周三,我的独处。
按照约定,我回到出租屋享受完全属于林晓晓的时光。下午三点,我下楼买茶——这是仪式感的一部分,就像沈清歌的晨跑一样不可动摇。
茶店的小哥已经认识我:“老样子?芋圆茶,半糖去冰?”
“今天换杨枝甘露。”我说,想尝试点新东西,就像我的人生一样。
等待时我低头刷手机,闺蜜发来消息:“所以你真要和假千金跳第一支舞???这是什么新型PLAY?”
我回复:“这叫社交礼仪。”
“屁,这叫公费谈恋爱!”
我笑着关掉手机,接过茶。走出店门时,一辆黑色商务车突然停在路边。车门滑开,两个戴墨镜的男人下车,动作快得我来不及反应。
“林小姐,沈先生请您过去一趟。”其中一个说,语气礼貌但不容拒绝。
“哪个沈先生?”我下意识后退,“我不认识——”
“您父亲。”另一个直接抓住我的手臂。
我的茶掉在地上,杨枝甘露泼了一地。我想喊,但嘴巴被捂住,整个人被塞进车里。车门关闭,世界陷入昏暗。
绑架。我脑子里跳出这个词时,荒谬感大过恐惧——我?一个昨天还在为五千块月薪投简历的人,值得被绑架?
车里还有第三个人,坐在副驾驶,回头看我:“林小姐别紧张,我们只是请您去和沈先生谈谈。”
“我父亲要见我,不需要这种方式。”我试图冷静,“你们是谁的人?”
那人笑了笑,没回答。车子驶入隧道,光线明暗交替。我快速分析:不是沈父的人,否则不会用“沈先生”这种疏离称呼。商业对手?仇家?或者是……针对沈清歌的?
手机在口袋里震动。绑匪看到了,伸手:“手机给我。”
我交出手机,看着它被关机,扔进一个小铁盒——信号屏蔽装置,还挺专业。
车子开了大约四十分钟,停在城郊一处废弃仓库。

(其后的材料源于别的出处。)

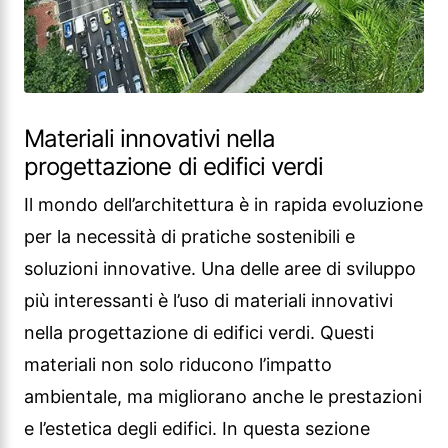
Materiali innovativi nella
progettazione di edifici verdi
Il mondo dell’architettura è in rapida evoluzione
per la necessità di pratiche sostenibili e
soluzioni innovative. Una delle aree di sviluppo
più interessanti è l’uso di materiali innovativi
nella progettazione di edifici verdi. Questi
materiali non solo riducono l’impatto
ambientale, ma migliorano anche le prestazioni
e l’estetica degli edifici. In questa sezione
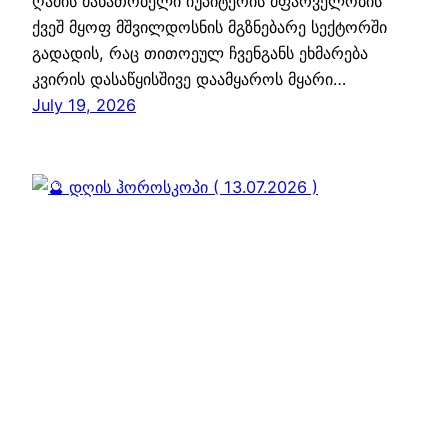
ღამის მანათობელი იუპიტერის მფარველობის
ქვეშ მყოფ მშვილდოსნის მგზნებარე სექტორში
გადადის, რაც თითოეულ ჩვენგანს ეხმარება
კვირის დასაწყისშივე დაამყაროს მყარი…
July 19, 2026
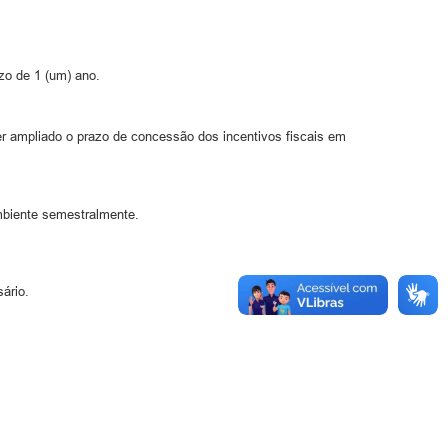
azo de 1 (um) ano.
ser ampliado o prazo de concessão dos incentivos fiscais em
mbiente semestralmente.
ário.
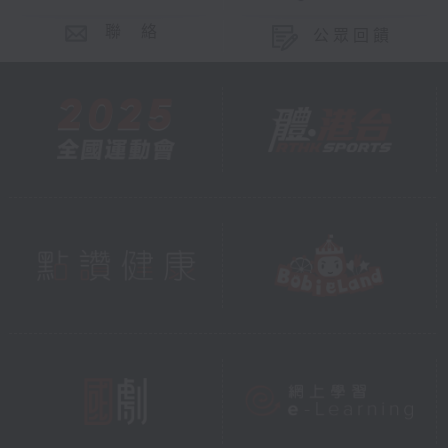
聯 絡
公眾回饋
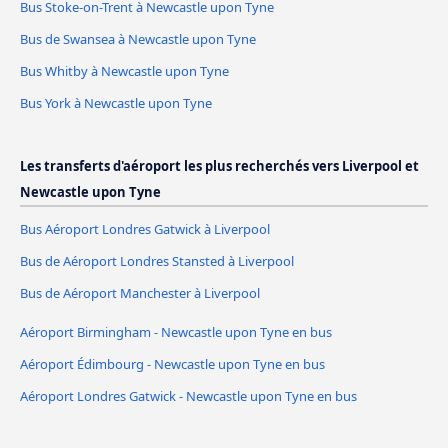
Bus Stoke-on-Trent à Newcastle upon Tyne
Bus de Swansea à Newcastle upon Tyne
Bus Whitby à Newcastle upon Tyne
Bus York à Newcastle upon Tyne
Les transferts d'aéroport les plus recherchés vers Liverpool et
Newcastle upon Tyne
Bus Aéroport Londres Gatwick à Liverpool
Bus de Aéroport Londres Stansted à Liverpool
Bus de Aéroport Manchester à Liverpool
Aéroport Birmingham - Newcastle upon Tyne en bus
Aéroport Édimbourg - Newcastle upon Tyne en bus
Aéroport Londres Gatwick - Newcastle upon Tyne en bus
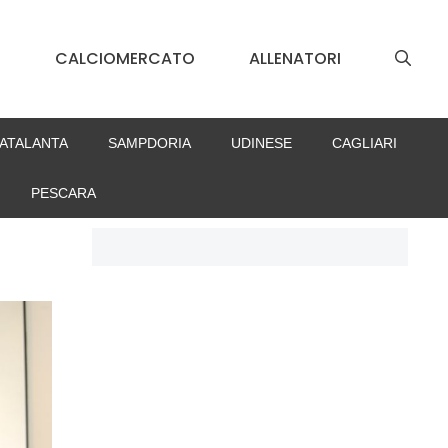
S
CALCIOMERCATO
ALLENATORI
ATALANTA
SAMPDORIA
UDINESE
CAGLIARI
PESCARA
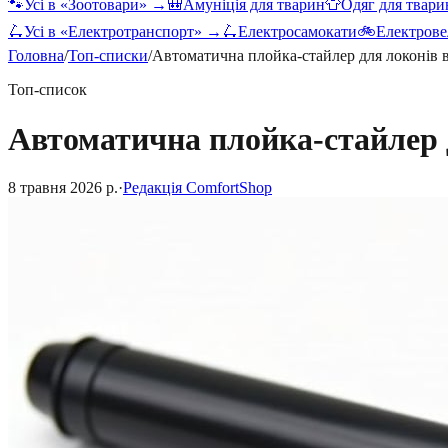
🐾
Усі в «
Зоотовари
» →
🎒
Амуніція для тварин
👕
Одяг для твари
🛴
Усі в «
Електротранспорт
» →
🛴
Електросамокати
🚲
Електрове
Головна
/
Топ-списки
/
Автоматична плойка-стайлер для локонів 
Топ-список
Автоматична плойка-стайлер 
8 травня 2026 р.
·
Редакція ComfortShop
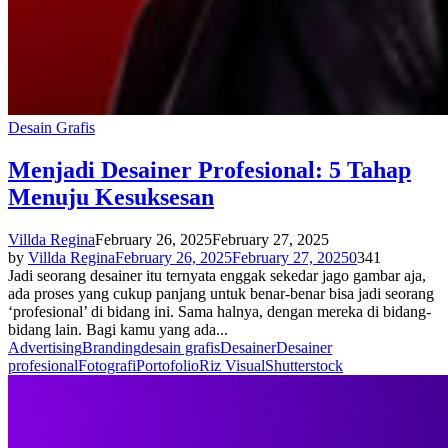
Desain Grafis
Menjadi Desainer Profesional: 5 Tahap
Menuju Kesuksesan
Villda Regina
February 26, 2025
February 27, 2025
by
Villda Regina
February 26, 2025
February 27, 2025
0
341
Jadi seorang desainer itu ternyata enggak sekedar jago gambar aja,
ada proses yang cukup panjang untuk benar-benar bisa jadi seorang
‘profesional’ di bidang ini. Sama halnya, dengan mereka di bidang-
bidang lain. Bagi kamu yang ada...
Advertising
Branding
desain grafis
Desainer
Desainer
profesional
Fotografi
Portofolio
Riz Visual
Shutterstock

我被带进去,绑在椅子上,但没有蒙眼也没有塞嘴——他们似乎不担心我认出地方或呼救。
仓库很空,只有几张旧桌子和满地灰尘。绑匪一共三人,看起来不像亡命之徒,倒像训练有素的保镖。他们在门口低声交谈,我捕捉到几个词:“……沈家……谈判……那个养女……”
目标是沈清歌。我是筹码。
这个认知让我稍微松了口气,随即又提起来——如果他们是冲着沈清歌来的,那她现在……
仓库门突然被推开。
不是绑匪同伙,而是一个穿着西装的中年男人,提着公文包,像个律师。他走进来,打量我一番,露出商业化的微笑:“林小姐,抱歉用这种方式请您来。我姓赵,代表我的老板,想和沈家谈笔生意。”
“什么生意需要绑架来谈?”我问,声音还算平稳。
“不是绑架,是邀请。”他纠正,“只是沈先生最近不太愿意见我们,只好通过您……牵个线。”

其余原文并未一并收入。